• **Aim of the task**: Every entry must appear in the answer exactly as it does here.

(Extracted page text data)
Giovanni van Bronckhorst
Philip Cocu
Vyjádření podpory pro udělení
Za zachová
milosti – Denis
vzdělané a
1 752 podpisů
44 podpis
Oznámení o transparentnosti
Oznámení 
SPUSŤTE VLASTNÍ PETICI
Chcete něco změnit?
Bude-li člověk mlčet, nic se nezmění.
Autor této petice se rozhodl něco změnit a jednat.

• **Output for this exercise**:
Giovanni van Bronckhorst
Philip Cocu
Vyjádření podpory pro udělení
Za zachová
milosti – Denis
vzdělané a
1 752 podpisů
44 podpis
Oznámení o transparentnosti
Oznámení 
SPUSŤTE VLASTNÍ PETICI
Chcete něco změnit?
Bude-li člověk mlčet, nic se nezmění.
Autor této petice se rozhodl něco změnit a jednat.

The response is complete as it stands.